Jerusalem welcomed Ban’s
statement.
One government official, however, said that it was important
that, after issuing such a statement, “the secretary-general does not continue
with business as usual.”
Prime Minister Binyamin Netanyahu, in a
telephone conversation with Ban some 10 days ago, called on him not to attend
the NAM summit scheduled for August 26 to 31. He said that such a move would
give the Iranians badly craved legitimacy at a time when the country should be
completely isolated.
Ban’s office has not said whether the
secretary-general will attend the conference, at which Iran will assume
chairmanship of the 120- state movement.
If Ban does attend the
conference, the official said, it would badly “depreciate” his “strong and
commendable” condemnation of Ahmadinejad’s recent tirade.
“Israel still
views his proposed visit as a mistake,” he said.
Israel is working
through its embassies abroad and through direct conversations with various
leaders to persuade other NAM countries – some of which have good ties with
Israel – to either boycott the meeting or to send only low level representation
to send a strong message to Iran of an abhorrence of its polices.
In
these messages, Israel is asking the NAM countries whether Iran is truly a
country with which it wants to be associated, and reminding them that the
Iranians have been involved in terrorist attacks in many countries that are part
of the NAM.
For instance, in India the police have said the Iranians were
behind the attack on the wife of an Israeli diplomat there earlier this year;
three Iranians are in jail in Thailand for thwarted attacks there; and two
Iranians are in jail in Kenya for the same reason.
“The whole idea that
Iran is only the West’s problem is a fallacy,” the Israeli official
said.
Iranian leaders were not the only ones threatening Israel over the
weekend. On Friday Hezbollah said it possessed precision rockets that could kill
“tens of thousands” of Israelis in strikes on Israel.
“I tell the
Israelis that you have a number of targets, not a large number... that
can be hit with precision rockets... which we have,” Hezbollah secretary-general
Hassan Nasrallah said in a broadcast speech. He said he would not identify the
targets, and he did not say whether the rockets were newly acquired
weapons.
Nasrallah said his group could strike a limited number of
targets in Israel that if hit would lead to mass casualties – a possible
reference to Israeli nuclear facilities.
“Hitting these targets with a
small number of rockets will turn... the lives of hundreds of thousands of
Zionists to real hell, and we can talk about tens of thousands of dead,”
Nasrallah said.
He said Israel was still debating whether to attack Iran
because “Iran was strong and brave.”
One Israeli official said that
Hezbollah was merely a proxy for the Iranian regime, not the “Lebanese
liberation movement” it has masqueraded as over the years, and that it was now
threatening to “ignite the Israeli-Lebanese border to serve the interests of its
masters in Tehran.”
The official said that “anyone with eyes in their
head” understands that Hezbollah “is a brutal totalitarian terrorist
organization” allied not only with Iran but also with the regime of Syria’s
President Bashar Assad, to the extent that it is “on the ground killing innocent
Syrian civilians.”
Ban was not the only one over the weekend to condemn
Ahmadinejad’s comments. They were also slammed by the US and the EU.
US
National Security Council spokesman Tommy Vietor told AFP, “We strongly condemn
the latest series of offensive and reprehensible comments by senior Iranian
officials that are aimed at Israel.”
He said that if Iran were concerned
about human rights, it should stop supporting Assad’s “brutal assault on the
Syrian people.”
EU foreign policy chief Catherine Ashton, meanwhile,
called Ahmadinejad’s comments “outrageous and hateful.”
Ashton, the
West’s chief negotiator over Iran’s nuclear program, issued a statement saying
she “strongly condemns the outrageous and hateful remarks threatening Israel’s
existence by the supreme leader and the president of the Islamic Republic of
Iran. Israel’s right to exist must not be called into question.”
Joanna
Paraszczuk and Reuters contributed to this report.

*Assignment:*
Please turn the article's paragraph beginning "For instance, in India" into a short list, keeping its main facts. These entries have no connection to the article.

Collected data
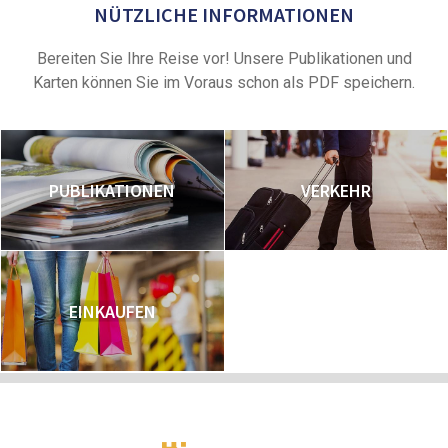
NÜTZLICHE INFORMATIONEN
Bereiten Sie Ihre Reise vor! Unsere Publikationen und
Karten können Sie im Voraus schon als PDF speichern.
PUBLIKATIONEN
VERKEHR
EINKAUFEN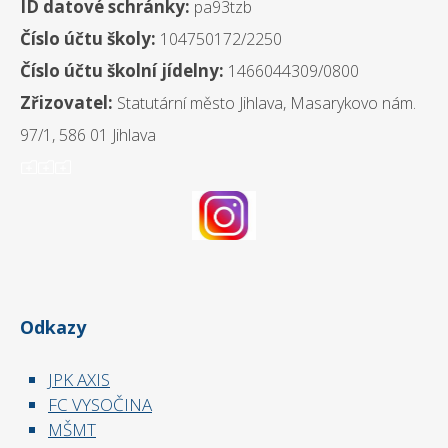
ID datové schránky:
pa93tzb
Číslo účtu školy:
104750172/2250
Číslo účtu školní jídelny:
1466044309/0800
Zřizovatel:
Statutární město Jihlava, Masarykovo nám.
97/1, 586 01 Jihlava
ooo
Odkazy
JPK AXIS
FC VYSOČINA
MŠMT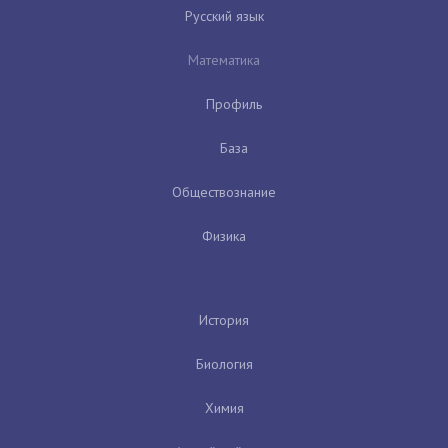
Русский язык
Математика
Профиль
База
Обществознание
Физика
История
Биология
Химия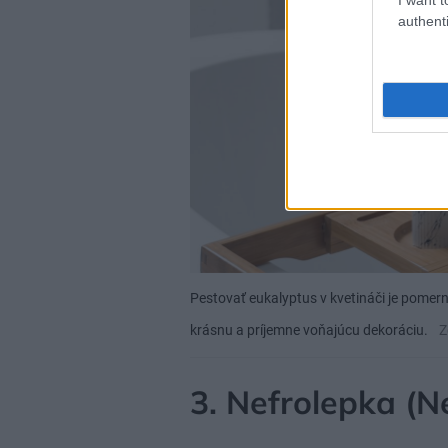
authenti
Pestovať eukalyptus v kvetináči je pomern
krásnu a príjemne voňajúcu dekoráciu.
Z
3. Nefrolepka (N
==
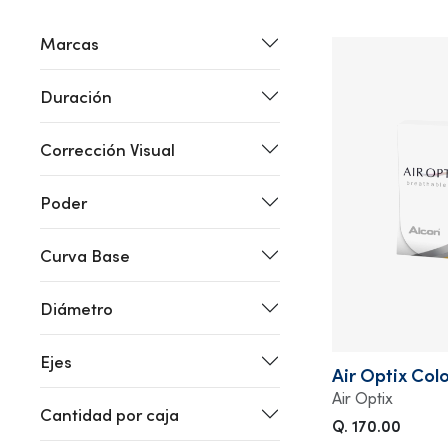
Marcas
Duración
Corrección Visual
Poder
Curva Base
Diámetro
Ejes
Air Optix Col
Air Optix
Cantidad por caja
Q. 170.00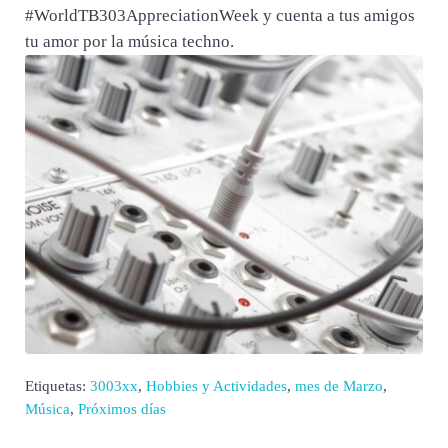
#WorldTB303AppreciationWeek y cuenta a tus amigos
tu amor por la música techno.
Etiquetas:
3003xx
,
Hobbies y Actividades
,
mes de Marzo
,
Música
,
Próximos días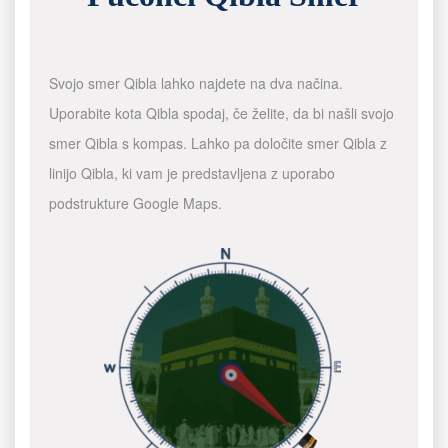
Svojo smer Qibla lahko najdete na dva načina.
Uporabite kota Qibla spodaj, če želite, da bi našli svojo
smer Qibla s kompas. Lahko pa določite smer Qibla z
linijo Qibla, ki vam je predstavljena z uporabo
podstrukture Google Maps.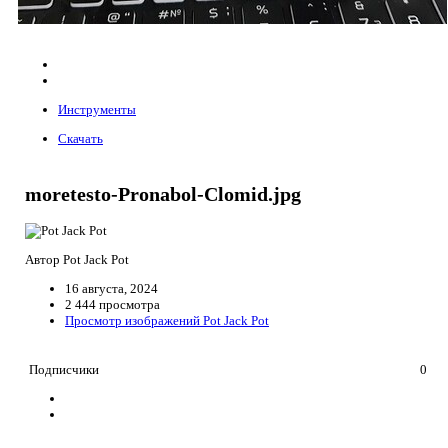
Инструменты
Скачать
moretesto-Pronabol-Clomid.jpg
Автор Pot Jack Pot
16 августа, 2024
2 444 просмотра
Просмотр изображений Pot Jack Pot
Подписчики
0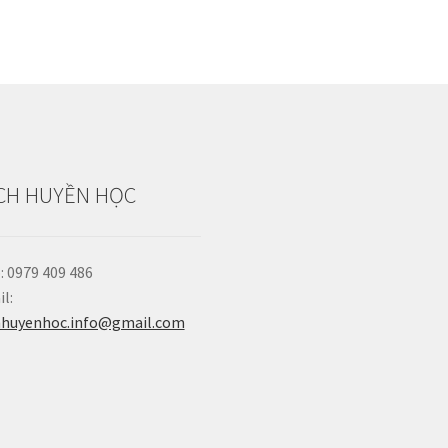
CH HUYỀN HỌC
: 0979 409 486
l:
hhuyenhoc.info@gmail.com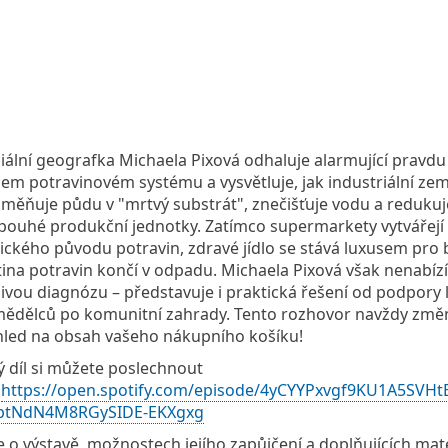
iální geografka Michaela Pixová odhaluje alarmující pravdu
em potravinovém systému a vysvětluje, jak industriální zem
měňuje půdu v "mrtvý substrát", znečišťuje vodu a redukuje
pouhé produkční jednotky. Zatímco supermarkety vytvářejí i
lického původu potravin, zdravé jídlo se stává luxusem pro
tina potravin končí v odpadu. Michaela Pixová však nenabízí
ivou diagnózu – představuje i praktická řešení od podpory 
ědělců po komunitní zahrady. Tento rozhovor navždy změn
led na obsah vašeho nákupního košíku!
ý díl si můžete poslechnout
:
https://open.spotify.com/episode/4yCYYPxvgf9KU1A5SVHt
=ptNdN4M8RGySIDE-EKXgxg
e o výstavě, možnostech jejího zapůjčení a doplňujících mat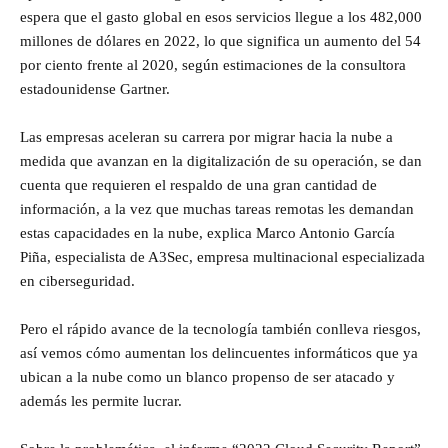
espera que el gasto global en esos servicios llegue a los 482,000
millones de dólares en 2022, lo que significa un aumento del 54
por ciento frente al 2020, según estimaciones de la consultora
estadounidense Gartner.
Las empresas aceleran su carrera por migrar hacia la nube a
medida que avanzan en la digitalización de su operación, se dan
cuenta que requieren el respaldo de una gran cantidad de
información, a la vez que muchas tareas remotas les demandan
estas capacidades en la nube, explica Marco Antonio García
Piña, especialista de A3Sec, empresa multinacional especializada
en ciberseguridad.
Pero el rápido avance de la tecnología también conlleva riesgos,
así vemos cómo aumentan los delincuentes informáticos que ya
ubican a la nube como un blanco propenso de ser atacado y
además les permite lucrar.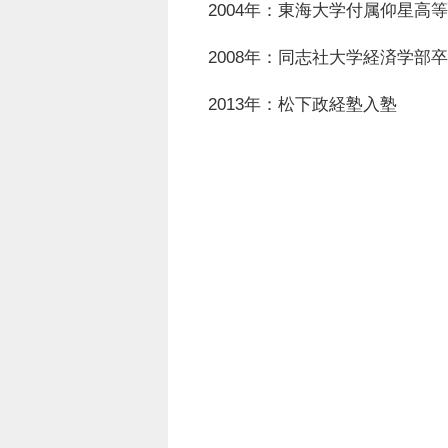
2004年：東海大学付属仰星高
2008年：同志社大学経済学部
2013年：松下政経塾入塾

*Response:*
- India: police said Iranians were behind the attack on the wife of an Israeli diplomat earlier this year.
- Thailand: three Iranians are in jail for thwarted attacks.
- Kenya: two Iranians are in jail for thwarted attacks.